_AIM OF THE EXERCISE:_ From the first line to the last, restate the records word for word, skipping the pictures.

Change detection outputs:

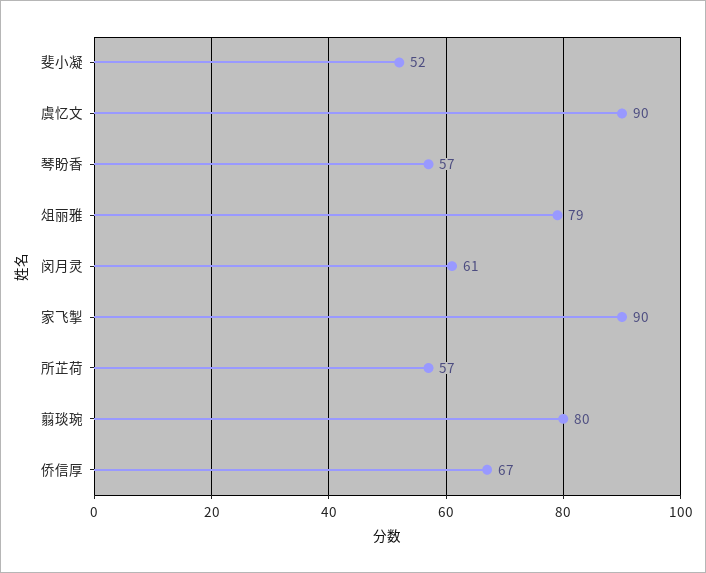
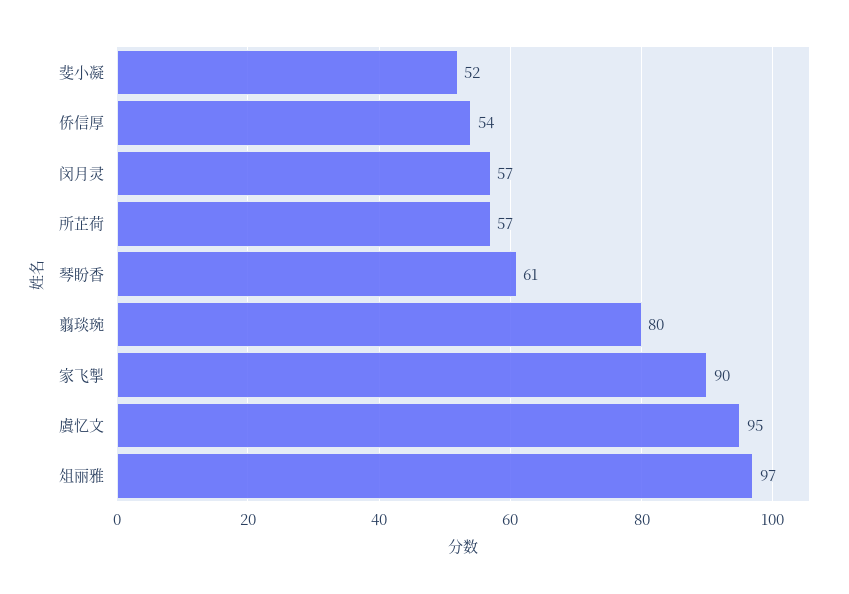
  {
    "斐小凝": 52,
-   "虞忆文": 90,
+   "虞忆文": 95,
-   "琴盼香": 57,
+   "琴盼香": 61,
-   "俎丽雅": 79,
+   "俎丽雅": 97,
-   "闵月灵": 61,
+   "闵月灵": 57,
    "家飞掣": 90,
    "所芷荷": 57,
    "翦琰琬": 80,
-   "侨信厚": 67
+   "侨信厚": 54
  }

_SOLUTION TO THIS PROBLEM:_
  {
    "斐小凝": 52,
-   "虞忆文": 90,
+   "虞忆文": 95,
-   "琴盼香": 57,
+   "琴盼香": 61,
-   "俎丽雅": 79,
+   "俎丽雅": 97,
-   "闵月灵": 61,
+   "闵月灵": 57,
    "家飞掣": 90,
    "所芷荷": 57,
    "翦琰琬": 80,
-   "侨信厚": 67
+   "侨信厚": 54
  }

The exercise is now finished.